Mendoza exhaled, rubbing his face. “The President… agrees?”
“Completely,” Mateo replied. “With one caveat: if it fails, I take full responsibility. Not him.”
That changed perception. For Mendoza, it was a silent acknowledgment of trust from Ricardo. For Felix, it was proof Mateo was willing to stake everything.
“I need a list of resources,” Felix said suddenly. “Remote facilities, a black budget, authority to ‘erase’ people from the civil record.”
“I need authority to train with… unconventional methods,” Mendoza added reluctantly. “Including live-fire simulations inside the palace.”
“You will have them,” Mateo promised. “Make the list. Encrypted channels will be set up. You’ll communicate directly with me, and with each other only when necessary, using pre-agreed codes.”
Two more hours passed, discussing technicalities: chain of command, selection protocols, activation procedures.
Arguments flared—Mendoza insisted on uniforms and strict procedures for Blindaje; Felix rejected anything that could make his people identifiable.
But a thread of consensus emerged: the mission mattered. This system, terrifying as it was, was necessary.
When they left, Mendoza offered a crisp military salute to Mateo—a silent acknowledgment. Felix only nodded, eyes filled with unspoken warnings.
“Keep this fire in the forge, Mateo,” Felix whispered as he exited. “If it escapes, the first to burn will be the blacksmith.”
They departed, leaving Mateo alone in the dark, dusty warehouse.
Fatigue washed over him, but deep intellectual satisfaction lingered. The plan was no longer on paper. It had breath, life.
But, as Felix said, he was the blacksmith. He had just placed two white-hot blades in the forge. Now, he had to temper them without burning himself.
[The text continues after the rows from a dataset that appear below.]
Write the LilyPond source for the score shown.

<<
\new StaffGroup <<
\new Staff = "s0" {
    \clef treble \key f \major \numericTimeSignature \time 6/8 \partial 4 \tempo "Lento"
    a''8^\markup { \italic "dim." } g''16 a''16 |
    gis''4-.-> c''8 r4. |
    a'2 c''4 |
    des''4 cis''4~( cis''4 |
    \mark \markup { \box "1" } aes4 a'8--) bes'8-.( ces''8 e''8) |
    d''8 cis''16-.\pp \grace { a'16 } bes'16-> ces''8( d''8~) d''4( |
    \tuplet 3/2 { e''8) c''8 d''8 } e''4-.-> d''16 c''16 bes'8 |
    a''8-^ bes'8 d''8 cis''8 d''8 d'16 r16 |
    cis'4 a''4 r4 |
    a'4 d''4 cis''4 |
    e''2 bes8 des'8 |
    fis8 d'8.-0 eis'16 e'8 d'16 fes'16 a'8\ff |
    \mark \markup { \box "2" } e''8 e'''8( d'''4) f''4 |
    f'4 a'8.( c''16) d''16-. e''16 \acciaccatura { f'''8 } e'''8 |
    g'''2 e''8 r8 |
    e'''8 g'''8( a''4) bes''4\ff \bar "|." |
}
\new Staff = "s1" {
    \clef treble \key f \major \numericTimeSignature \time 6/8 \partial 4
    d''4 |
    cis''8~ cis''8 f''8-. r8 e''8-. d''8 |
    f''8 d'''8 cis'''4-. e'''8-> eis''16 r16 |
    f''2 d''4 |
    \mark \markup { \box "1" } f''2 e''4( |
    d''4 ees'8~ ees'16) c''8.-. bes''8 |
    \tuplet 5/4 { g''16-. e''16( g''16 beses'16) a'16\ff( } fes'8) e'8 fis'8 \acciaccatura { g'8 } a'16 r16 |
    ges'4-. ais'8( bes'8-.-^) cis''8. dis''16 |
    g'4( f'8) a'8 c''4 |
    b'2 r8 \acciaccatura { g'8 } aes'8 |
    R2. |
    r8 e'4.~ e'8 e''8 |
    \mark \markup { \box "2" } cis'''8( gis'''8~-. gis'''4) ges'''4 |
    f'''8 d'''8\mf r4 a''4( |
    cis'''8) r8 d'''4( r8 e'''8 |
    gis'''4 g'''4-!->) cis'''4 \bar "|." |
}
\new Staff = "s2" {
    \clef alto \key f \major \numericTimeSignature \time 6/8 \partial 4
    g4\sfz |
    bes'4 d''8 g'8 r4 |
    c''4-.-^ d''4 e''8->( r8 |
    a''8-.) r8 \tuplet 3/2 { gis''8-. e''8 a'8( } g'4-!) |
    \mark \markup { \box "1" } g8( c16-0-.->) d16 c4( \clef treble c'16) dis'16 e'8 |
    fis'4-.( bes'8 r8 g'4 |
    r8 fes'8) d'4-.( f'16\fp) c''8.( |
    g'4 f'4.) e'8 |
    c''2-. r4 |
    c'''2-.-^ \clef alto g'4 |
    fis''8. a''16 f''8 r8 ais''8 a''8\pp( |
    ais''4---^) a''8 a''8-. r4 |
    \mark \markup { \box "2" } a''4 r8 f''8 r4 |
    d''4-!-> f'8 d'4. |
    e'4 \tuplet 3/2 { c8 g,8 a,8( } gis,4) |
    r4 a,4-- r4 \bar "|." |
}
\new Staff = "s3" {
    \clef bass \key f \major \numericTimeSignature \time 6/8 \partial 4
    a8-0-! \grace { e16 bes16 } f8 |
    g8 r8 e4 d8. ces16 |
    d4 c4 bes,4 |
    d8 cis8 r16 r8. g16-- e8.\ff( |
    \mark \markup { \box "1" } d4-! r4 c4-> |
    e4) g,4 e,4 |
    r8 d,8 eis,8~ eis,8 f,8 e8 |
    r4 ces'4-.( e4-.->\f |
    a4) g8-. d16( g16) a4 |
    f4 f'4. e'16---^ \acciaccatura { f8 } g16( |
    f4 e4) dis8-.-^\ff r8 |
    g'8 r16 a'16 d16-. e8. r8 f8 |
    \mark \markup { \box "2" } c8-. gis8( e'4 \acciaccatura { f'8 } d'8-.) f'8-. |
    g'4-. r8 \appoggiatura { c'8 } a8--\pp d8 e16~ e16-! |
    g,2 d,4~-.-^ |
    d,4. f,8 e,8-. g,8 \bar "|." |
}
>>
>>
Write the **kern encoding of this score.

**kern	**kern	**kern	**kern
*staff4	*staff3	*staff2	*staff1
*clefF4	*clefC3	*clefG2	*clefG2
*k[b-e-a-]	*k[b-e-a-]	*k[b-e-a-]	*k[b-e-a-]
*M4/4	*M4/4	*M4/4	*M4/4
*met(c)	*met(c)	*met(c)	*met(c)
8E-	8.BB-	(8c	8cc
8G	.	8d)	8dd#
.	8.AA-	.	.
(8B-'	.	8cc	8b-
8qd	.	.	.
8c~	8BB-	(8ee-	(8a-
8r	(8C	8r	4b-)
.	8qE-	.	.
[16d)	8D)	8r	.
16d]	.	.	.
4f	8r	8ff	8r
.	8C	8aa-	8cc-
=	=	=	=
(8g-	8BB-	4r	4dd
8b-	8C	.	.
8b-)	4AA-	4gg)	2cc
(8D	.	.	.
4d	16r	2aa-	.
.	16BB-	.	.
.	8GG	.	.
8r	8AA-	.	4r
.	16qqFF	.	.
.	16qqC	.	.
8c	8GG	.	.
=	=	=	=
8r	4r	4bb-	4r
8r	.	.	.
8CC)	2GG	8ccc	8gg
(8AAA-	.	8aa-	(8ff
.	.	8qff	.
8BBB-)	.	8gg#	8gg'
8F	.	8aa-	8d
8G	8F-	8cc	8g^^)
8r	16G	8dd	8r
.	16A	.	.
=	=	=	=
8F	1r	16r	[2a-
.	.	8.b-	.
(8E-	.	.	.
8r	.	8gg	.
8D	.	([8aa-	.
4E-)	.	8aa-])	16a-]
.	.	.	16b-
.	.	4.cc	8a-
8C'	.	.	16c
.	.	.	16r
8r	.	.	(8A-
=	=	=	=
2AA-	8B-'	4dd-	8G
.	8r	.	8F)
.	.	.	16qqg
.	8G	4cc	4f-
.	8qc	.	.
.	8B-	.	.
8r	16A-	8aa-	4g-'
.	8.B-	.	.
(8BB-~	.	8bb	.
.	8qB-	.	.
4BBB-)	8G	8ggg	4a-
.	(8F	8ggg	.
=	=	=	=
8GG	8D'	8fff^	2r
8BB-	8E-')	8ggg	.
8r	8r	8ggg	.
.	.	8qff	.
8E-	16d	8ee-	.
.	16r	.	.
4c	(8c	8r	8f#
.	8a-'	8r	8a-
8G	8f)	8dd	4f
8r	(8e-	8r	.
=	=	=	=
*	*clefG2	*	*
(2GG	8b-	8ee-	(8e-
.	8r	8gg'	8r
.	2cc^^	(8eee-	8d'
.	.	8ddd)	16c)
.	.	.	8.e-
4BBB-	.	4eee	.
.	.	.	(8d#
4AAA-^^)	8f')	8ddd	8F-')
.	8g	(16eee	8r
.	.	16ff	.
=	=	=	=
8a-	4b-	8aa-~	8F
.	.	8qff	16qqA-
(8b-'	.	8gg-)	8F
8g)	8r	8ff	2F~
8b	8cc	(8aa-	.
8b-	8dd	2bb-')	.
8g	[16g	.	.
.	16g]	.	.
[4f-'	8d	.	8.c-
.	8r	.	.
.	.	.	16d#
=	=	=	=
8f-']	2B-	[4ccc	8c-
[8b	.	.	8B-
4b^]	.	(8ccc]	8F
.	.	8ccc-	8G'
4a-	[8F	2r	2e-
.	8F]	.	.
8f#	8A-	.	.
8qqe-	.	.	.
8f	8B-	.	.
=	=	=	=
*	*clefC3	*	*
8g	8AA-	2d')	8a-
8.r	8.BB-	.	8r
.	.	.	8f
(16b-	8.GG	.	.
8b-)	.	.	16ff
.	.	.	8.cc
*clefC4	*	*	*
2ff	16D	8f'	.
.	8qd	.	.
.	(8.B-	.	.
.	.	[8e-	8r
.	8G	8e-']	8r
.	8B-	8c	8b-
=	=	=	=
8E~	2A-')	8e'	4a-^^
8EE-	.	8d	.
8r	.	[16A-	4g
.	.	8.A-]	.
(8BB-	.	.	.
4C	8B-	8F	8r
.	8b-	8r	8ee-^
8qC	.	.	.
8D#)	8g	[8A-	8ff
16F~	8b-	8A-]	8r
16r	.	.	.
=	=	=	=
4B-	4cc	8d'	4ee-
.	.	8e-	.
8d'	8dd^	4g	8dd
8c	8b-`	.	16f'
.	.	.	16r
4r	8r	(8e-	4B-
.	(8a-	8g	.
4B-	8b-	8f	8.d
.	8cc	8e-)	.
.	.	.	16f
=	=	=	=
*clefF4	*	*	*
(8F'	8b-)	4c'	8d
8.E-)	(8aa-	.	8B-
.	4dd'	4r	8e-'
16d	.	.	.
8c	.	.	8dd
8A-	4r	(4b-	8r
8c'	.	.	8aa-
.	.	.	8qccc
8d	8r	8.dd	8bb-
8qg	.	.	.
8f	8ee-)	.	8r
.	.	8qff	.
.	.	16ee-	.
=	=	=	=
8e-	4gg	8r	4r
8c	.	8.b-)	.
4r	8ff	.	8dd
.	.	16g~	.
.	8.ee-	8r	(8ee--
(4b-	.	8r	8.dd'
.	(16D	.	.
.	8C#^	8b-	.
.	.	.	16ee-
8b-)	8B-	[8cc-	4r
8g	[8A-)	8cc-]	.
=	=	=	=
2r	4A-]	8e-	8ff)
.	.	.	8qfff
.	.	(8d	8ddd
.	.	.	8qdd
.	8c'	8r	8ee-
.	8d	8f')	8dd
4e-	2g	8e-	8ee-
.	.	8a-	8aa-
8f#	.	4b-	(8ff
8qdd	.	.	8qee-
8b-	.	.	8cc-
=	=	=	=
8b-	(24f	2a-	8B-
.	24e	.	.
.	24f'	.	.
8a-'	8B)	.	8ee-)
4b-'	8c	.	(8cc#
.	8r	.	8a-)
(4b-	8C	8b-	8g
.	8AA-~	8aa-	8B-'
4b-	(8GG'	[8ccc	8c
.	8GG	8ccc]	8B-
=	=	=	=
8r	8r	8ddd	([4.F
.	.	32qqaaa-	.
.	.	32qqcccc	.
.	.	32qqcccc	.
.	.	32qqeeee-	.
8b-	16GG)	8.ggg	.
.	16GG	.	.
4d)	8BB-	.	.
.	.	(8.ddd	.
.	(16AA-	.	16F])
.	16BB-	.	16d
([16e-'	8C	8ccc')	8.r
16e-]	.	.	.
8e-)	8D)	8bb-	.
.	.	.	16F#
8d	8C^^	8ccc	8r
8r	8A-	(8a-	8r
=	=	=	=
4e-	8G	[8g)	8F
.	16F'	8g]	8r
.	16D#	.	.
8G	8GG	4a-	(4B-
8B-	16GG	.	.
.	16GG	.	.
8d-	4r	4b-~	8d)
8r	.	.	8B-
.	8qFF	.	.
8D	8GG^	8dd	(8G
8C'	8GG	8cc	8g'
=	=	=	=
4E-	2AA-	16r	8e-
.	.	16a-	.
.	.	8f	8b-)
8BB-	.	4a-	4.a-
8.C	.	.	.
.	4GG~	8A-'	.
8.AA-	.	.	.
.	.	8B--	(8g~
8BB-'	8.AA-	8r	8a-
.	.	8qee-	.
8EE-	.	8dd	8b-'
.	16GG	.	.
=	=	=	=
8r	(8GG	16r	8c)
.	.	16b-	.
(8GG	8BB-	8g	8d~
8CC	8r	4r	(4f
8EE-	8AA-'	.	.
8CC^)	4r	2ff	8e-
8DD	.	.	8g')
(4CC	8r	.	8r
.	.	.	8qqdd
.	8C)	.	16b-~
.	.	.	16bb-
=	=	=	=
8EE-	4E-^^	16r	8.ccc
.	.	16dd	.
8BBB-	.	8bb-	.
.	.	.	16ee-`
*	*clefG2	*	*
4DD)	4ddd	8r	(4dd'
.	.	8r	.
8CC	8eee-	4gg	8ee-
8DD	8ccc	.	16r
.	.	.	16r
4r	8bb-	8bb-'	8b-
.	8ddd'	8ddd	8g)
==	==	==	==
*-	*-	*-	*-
He stepped out, inhaling the crisp night air. Caraccass twinkled in the distance. The next layer awaited: the most human, the first line.
The palace needed servants. Not just guards. Faces of warmth, hands of efficiency, eyes and ears naturally observant.
They were the first layer—welcoming guests, serving tea, silently noting every strange word, every lingering glance from diplomats or officials alike.
For this, he needed Mother Rosa.
She was more than a head housekeeper. She was a living archive of the Guerrero family, a keeper of tradition, and the sharpest natural spy.
She could distinguish a nervous diplomat from a nervous assassin just by the way they held a cup.
Mateo looked up at the night sky. The planning phase was over. The creation phase had begun. And creation always started with consulting the old keepers of the flame before lighting the new one.
He would meet Mother Rosa at dawn. For now, he needed sleep.
But a small, trivial desire crept back: the craving for a cold, overly sweet soda, burning his throat and washing away the iron dust of secret meetings.
He chased it away with the last sip of mineral water. This was not a world for soda. This was a world for plans, shadows, and ever-growing responsibilities.
He walked home, the unborn shadows of the future trailing him faithfully, silently.